__WRITTEN EXERCISE A__. Retype the part of the patent excerpt below starting at "2. Discussion of" and ending at "plate spring piece.", keeping every character unchanged.
++++
1. Field of the Invention
The present invention generally relates to a device for detecting objects which have been transferred to operate a switch. The device has a contact which comes into contact with a set position (for example, a terminal) of a different kinds of objects, such as a digital video cassette (DVC) and all other types of cassette, a FD and all other types of discs, and so on. The objects have been transferred to operate a switch and thereby, perform different electrical detecting operations. More particularly, the present invention provides a device for detecting objects which have been transferred to operate a switch, wherein the device includes a flexible spring part formed between a mounting plate part and a U-shaped spring part in a contact spring piece, made of a plate spring. The device further includes the mounting plate part, the U-shaped spring part, and a contact part so as to allow for making the spring span longer to equalize, with high precision, the required load for the contact spring piece (i.e., the contact pressure of the contact with the object) and at the same time, to drastically improve the durability of the contact spring piece.
2. Discussion of Background
A device for detecting an object transferred to operate a switch has been conventionally used, wherein a set position of the transferred object, such as a DVC, other types of cassettes, etc., comes into contact with a contact of a contact spring piece to operate the switch, thereby performing different electrical detecting operations. Two kinds of devices have been used for detecting the object transferred to operate the switch, namely, one in which a contact spring piece is made of wire, and another in which a contact spring piece is made of a narrow and long plate spring piece.
++++
__WRITTEN EXERCISE B__. From the rows below, pull out each line that contains the string "kern".
++++
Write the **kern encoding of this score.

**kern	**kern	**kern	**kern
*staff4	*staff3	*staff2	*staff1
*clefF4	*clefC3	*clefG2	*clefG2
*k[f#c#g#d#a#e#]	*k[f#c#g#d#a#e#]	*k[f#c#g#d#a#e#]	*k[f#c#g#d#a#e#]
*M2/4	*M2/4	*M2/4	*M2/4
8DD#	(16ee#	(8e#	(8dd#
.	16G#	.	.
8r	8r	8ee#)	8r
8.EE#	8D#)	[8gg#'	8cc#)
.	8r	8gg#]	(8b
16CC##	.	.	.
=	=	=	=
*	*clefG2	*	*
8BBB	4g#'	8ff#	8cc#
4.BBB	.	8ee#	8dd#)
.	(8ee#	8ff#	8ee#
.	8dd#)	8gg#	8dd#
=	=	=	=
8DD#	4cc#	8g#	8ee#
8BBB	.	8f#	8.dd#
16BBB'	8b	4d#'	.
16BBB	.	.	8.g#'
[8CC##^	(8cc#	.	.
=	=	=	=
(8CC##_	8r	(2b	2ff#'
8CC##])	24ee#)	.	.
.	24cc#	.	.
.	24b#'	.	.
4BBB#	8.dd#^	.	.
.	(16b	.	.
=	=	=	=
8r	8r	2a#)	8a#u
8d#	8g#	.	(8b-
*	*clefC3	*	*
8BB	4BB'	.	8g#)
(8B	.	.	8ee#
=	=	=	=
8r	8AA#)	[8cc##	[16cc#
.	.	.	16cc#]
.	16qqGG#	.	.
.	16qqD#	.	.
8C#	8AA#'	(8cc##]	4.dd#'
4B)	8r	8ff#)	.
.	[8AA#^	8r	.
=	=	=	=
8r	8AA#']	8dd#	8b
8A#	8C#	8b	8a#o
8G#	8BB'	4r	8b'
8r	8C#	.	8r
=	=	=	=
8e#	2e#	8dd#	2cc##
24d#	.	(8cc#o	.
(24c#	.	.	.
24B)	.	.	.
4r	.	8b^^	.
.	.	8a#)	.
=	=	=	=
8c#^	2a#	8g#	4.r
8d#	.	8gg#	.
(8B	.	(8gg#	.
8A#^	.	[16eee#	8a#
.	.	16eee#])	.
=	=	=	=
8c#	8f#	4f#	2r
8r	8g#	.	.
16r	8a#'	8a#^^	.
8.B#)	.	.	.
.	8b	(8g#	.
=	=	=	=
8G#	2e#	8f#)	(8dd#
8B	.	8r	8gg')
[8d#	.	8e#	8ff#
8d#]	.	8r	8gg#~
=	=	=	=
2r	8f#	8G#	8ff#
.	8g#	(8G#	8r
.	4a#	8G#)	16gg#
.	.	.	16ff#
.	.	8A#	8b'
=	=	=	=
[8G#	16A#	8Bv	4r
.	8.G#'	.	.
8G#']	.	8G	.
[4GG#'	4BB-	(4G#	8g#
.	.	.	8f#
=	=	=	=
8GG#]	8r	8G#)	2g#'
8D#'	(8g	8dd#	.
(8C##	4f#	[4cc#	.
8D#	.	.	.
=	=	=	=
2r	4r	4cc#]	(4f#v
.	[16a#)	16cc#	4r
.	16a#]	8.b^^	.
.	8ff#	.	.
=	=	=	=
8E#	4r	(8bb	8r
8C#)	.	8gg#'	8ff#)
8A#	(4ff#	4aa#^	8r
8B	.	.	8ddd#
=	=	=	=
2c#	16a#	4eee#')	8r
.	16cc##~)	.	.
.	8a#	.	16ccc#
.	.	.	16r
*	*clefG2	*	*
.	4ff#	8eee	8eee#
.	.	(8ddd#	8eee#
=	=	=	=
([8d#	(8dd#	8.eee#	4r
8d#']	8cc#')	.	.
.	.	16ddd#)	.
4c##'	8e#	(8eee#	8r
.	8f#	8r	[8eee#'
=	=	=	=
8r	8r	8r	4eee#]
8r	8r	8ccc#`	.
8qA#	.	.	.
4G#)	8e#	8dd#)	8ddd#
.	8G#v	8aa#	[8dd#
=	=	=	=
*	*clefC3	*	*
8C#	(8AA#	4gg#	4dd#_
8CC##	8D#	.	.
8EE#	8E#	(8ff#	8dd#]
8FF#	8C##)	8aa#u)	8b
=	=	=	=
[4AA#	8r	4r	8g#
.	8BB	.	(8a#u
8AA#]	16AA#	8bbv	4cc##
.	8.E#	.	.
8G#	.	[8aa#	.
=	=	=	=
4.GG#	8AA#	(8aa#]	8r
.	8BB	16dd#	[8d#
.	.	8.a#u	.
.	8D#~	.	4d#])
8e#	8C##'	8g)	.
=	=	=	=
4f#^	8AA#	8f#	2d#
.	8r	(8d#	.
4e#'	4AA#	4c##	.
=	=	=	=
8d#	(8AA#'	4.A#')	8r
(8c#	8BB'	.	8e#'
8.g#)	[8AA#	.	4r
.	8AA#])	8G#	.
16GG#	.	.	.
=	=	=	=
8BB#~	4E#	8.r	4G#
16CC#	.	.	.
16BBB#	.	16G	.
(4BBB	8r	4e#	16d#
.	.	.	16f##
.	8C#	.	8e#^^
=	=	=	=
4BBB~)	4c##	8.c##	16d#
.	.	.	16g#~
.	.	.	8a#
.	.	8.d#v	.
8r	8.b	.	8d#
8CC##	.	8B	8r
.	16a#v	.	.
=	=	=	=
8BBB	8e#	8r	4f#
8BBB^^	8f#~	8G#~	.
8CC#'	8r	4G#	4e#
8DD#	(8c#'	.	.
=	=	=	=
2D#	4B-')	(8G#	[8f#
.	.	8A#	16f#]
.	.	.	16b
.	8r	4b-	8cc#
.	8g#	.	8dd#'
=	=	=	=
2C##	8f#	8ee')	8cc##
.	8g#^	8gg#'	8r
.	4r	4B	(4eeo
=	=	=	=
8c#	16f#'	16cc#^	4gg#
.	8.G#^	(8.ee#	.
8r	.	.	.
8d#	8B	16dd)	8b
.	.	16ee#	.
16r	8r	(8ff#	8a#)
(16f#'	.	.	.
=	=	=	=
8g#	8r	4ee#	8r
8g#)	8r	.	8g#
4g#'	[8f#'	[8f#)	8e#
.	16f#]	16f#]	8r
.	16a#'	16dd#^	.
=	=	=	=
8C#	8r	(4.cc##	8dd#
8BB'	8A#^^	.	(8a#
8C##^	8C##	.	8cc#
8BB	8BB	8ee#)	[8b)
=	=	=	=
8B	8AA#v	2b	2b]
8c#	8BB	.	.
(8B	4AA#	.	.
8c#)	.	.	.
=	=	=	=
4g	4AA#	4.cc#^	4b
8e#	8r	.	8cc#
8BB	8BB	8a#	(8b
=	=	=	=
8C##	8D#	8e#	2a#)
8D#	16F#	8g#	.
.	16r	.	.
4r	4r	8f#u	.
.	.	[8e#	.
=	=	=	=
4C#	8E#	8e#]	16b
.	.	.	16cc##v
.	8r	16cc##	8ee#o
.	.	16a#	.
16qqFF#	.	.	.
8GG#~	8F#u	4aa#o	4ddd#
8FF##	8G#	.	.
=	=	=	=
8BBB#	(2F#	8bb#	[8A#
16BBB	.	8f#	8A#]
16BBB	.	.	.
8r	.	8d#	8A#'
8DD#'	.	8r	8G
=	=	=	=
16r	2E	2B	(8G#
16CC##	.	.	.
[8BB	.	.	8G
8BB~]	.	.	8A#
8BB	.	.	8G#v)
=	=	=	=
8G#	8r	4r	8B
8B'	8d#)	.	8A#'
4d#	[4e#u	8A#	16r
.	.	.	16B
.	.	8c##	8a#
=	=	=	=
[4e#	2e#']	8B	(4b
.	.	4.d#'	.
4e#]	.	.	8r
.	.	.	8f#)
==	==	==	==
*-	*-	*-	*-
++++
__EXERCISE SOLUTION A__.
2. Discussion of Background
A device for detecting an object transferred to operate a switch has been conventionally used, wherein a set position of the transferred object, such as a DVC, other types of cassettes, etc., comes into contact with a contact of a contact spring piece to operate the switch, thereby performing different electrical detecting operations. Two kinds of devices have been used for detecting the object transferred to operate the switch, namely, one in which a contact spring piece is made of wire, and another in which a contact spring piece is made of a narrow and long plate spring piece.

__EXERCISE SOLUTION B__.
Write the **kern encoding of this score.
**kern	**kern	**kern	**kern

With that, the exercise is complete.